Cochlear implants are tiny electronic devices embedded into the spiral of the cochlea (inner ear) in surgery that simplified in recent years. In Ireland over 600 children have implants, up from 360 children in December 2012.
NEWS – December 2013: HSE To Fund Bilateral Pediatric Cochlear Implants in Ireland
Information on cochlear implants in Ireland is available from:
- The National Cochlear Implant Programme at Beaumont Hospital.
- Helping Deaf Children To Hear And Talk – Beaumont’s family booklet.
- The ebook on this site, Teaching A Deaf Child To Hear And Speak … Perfectly.
- The Sound Advice website (right here) and Facebook page.
How Implants Work, and Who’s Eligible
Implants replace the function of the inner ear by sending sounds via electrical signals from an external device with a small microphone, directly to the hearing nerve and to the brain through a very thin wire called an electrode.
Deaf children can receive cochlear implants (CIs) from a very young age – ideally before the age of five, if spoken language has not been acquired. CIs are best for children with a severe to profound deafness in both ears.

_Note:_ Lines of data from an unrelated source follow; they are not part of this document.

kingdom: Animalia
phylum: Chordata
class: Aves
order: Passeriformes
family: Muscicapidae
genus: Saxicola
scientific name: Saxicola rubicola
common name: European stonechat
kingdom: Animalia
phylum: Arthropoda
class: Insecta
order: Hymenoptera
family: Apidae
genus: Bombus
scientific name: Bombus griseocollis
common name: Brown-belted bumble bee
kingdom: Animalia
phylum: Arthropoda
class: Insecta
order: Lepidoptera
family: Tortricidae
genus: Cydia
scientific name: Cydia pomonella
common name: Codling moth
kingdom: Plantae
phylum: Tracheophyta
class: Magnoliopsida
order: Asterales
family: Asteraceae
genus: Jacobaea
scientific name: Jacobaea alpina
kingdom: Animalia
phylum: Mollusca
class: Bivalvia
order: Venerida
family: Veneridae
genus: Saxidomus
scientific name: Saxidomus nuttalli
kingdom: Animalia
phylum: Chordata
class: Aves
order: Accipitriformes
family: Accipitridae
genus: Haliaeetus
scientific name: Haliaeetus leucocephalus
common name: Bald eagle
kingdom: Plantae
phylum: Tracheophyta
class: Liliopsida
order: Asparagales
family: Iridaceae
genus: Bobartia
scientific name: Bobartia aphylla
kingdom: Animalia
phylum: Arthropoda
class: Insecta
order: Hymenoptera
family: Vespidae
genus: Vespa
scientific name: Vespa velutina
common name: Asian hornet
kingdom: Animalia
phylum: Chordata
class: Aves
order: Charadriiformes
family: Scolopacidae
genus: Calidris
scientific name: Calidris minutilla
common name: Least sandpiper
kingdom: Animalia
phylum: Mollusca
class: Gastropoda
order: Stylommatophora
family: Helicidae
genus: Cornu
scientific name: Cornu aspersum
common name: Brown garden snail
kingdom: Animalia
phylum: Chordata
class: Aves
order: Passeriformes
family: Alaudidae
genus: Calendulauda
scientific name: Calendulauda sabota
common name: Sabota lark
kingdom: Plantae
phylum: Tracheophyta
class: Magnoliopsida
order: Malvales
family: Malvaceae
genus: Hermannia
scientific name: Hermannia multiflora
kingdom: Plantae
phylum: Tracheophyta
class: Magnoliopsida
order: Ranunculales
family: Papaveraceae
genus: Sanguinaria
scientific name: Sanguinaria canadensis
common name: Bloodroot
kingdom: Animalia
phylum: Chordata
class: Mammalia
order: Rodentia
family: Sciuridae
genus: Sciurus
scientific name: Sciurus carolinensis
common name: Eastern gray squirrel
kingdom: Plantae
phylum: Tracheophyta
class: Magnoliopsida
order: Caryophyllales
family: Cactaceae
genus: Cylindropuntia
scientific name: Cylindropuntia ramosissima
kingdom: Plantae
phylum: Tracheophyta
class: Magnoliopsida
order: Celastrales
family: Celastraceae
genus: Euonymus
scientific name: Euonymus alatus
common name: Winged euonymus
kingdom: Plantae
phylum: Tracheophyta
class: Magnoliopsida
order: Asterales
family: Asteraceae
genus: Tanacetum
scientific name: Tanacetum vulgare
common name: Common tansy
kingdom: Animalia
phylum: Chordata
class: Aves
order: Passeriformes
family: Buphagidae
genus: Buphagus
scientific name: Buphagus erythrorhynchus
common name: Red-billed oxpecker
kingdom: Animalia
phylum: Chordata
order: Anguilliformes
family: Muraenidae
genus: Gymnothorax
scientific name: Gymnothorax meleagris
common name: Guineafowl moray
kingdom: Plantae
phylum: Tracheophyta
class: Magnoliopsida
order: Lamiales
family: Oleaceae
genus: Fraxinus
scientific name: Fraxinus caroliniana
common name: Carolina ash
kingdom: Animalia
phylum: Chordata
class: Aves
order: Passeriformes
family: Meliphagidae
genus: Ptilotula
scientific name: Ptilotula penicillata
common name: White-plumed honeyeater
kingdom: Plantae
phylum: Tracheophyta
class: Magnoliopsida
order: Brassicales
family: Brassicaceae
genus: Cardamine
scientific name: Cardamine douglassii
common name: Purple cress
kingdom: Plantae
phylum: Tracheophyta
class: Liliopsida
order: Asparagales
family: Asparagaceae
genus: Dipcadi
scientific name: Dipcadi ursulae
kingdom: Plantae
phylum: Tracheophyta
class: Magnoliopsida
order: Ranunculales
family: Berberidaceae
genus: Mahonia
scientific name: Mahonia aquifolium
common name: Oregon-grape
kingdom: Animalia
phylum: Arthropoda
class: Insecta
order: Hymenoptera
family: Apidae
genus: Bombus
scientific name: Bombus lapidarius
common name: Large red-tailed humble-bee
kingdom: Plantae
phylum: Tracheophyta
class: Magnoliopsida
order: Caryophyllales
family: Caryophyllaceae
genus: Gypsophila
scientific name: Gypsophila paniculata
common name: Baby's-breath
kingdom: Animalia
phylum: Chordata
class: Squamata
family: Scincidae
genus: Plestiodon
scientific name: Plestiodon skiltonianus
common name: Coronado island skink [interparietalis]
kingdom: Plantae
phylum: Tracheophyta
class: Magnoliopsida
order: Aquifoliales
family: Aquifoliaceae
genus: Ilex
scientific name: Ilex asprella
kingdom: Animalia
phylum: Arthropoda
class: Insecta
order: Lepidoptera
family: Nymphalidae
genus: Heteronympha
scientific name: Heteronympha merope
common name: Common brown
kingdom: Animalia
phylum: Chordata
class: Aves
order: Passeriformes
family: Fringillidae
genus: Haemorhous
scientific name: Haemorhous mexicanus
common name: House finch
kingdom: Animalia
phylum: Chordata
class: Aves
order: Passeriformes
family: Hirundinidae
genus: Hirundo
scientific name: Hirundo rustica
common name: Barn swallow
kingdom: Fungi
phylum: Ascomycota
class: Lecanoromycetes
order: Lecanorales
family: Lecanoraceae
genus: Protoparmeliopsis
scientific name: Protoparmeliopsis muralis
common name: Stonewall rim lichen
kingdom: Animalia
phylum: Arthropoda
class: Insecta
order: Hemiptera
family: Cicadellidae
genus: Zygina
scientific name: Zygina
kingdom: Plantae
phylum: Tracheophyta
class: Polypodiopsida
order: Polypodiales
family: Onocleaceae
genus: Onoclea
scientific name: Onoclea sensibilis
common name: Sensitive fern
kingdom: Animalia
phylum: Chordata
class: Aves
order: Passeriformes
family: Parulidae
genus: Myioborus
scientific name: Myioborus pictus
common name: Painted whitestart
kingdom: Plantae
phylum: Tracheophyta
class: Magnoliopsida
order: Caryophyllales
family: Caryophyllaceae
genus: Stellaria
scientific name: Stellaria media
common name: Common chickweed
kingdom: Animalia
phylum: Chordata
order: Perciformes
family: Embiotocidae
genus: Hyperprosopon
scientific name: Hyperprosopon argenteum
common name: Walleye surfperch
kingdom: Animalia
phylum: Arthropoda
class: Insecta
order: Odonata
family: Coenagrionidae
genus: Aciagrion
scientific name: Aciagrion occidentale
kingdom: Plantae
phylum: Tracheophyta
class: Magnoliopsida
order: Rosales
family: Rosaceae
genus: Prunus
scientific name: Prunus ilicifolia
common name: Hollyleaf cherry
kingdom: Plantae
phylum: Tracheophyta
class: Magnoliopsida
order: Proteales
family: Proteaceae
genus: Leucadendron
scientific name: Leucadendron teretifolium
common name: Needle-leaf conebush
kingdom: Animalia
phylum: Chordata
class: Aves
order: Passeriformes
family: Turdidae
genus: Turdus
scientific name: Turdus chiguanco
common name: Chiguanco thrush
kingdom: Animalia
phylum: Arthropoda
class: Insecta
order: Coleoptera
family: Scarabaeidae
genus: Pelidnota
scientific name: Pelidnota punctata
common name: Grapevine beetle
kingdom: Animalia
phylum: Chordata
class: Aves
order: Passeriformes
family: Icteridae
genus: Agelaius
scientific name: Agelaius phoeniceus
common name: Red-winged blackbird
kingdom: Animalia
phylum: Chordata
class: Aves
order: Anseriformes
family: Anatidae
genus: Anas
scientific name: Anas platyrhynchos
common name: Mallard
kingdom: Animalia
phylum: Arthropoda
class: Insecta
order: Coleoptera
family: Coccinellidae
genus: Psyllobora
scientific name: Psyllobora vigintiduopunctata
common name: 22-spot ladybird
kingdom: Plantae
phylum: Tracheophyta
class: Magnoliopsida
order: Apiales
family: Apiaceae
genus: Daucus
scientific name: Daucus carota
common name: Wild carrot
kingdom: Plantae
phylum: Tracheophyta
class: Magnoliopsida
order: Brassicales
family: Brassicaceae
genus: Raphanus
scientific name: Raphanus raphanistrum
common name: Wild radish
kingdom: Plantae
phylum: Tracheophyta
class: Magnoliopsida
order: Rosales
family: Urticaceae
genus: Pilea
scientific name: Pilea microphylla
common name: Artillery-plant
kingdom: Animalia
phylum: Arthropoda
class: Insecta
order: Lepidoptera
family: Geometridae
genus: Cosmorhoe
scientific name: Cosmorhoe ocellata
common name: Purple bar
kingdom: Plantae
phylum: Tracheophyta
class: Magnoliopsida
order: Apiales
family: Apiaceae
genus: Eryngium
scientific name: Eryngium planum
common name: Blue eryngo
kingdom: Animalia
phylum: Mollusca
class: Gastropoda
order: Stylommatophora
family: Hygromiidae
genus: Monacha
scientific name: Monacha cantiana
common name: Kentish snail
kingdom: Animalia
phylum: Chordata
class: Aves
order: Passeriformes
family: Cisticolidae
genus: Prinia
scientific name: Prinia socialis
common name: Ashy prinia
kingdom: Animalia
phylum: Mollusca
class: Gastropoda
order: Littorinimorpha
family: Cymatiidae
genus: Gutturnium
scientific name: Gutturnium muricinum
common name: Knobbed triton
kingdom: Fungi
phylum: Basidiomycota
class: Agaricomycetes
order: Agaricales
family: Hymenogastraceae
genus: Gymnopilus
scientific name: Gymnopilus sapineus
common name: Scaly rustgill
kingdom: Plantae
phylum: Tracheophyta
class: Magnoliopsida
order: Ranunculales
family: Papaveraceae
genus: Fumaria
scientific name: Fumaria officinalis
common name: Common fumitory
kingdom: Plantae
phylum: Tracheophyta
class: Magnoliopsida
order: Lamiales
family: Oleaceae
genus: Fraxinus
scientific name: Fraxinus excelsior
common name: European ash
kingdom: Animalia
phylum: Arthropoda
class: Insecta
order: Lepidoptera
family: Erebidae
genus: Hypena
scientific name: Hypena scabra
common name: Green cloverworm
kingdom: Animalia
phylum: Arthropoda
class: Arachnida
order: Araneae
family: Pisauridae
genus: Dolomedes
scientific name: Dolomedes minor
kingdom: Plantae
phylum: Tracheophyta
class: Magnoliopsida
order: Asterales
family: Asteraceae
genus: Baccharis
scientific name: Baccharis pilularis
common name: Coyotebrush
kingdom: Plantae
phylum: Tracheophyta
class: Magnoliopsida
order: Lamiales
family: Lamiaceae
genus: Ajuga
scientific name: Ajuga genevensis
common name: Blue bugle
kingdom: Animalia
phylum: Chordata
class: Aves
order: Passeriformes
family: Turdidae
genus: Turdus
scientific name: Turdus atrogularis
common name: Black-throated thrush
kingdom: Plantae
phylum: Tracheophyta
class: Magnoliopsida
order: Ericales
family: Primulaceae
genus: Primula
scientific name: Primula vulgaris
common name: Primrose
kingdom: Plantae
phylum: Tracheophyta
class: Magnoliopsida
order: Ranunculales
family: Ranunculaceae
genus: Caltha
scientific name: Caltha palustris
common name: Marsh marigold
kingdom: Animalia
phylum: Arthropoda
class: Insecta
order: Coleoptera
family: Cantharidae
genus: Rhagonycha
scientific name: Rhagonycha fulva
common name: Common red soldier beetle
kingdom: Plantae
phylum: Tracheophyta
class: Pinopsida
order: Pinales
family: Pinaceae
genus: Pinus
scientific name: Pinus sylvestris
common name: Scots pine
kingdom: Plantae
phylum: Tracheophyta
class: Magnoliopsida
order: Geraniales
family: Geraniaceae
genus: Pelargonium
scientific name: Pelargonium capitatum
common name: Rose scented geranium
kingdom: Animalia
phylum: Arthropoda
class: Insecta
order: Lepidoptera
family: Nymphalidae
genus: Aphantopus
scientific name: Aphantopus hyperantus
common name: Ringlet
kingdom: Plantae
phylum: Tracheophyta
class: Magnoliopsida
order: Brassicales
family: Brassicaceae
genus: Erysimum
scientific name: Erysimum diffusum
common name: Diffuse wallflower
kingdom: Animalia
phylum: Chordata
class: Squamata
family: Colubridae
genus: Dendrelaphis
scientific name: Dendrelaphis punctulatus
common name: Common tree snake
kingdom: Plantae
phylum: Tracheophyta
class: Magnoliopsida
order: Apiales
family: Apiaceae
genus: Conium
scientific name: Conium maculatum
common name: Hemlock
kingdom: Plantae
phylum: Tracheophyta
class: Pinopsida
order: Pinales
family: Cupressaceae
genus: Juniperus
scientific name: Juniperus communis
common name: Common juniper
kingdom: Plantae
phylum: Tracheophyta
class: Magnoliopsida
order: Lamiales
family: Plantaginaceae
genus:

Cochlear implants consist of both internally implanted and externally-worn components. The external parts are taken off at night when your child goes to sleep (like a hearing-aid) or engages in contact sports.
If a cochlear implant is not suitable for a child, an auditory brainstem implant (ABI) may be a viable alternative. In this video, a young girl aged 14 hears for the first time, with an ABI – which works for people who have no cochleas.
Benefits of Implants
After a cochlear implant the real work begins, to teach sound-identification and actual words if a child did not hear these before surgery.
Making The Decision
Reading balanced views about cochlear implants is important, with most parents tasked to make decisions on behalf of their very young children. In this case however, the twin boys made the decision for themselves.
One family in the US, made a film, ‘95 Decibels’ to explore the emotions families face when making decisions on behalf of a child who’s deaf. The family in this case chose a cochlear implant for their daughter, with the film telling their story.
Families can read these posts, “ What it feels like … to have a deaf child ” from UK-based broadcaster, Oliver Dennis, and Jennifer Rosner in the US, whose two girls speak, with digital hearing-devices and with bilateral cochlear implants.
Explaining Cochlear Implants To Children
Videos are brilliant for explaining cochlear implants to children, their friends, schoolmates and the wider community. There’s also a Cochlear Implant School Toolkit for families, teachers and children to learn about cochlear implants.
Books for children who wear cochlear implants with hearing-aids include the “My Brother John” series, while little girls with two cochlear implants will enjoy reading “Let’s Hear It For Almigal!”(Wendy Kupfer). The “Sophie’s Tales” books also present hearing – and cochlear implants – to young children and the adults around them.
Bilateral Cochlear Implants
Bilateral cochlear implants are officially a disruptive technology since wearers can hear simultaneously with both ears.
Several videos show teens and young people talking about their implants, like these siblings, plus these two sisters – and a boy, who proves speech-making is viable for born-deaf children. To learn more, have a look at these videos.
Living With Cochlear Implants
Press reports give real insights to life with cochlear implants. Two pieces from The Guardian are “Bionic Ears (for children) – Let’s Hear It For Cochlear Implants” and “Adult Cochlear Implants: Experts Call For Review” (March, 2014).
Life for one family with two cochlear implant-wearers is profiled in this piece, “New Windows on The World” from Ireland’s Sunday Business Post, in February 2014.
Cochlear implants are appreciated by their recipients and as the world learns about cochlear implants, bionic hearing will open to more children and adults.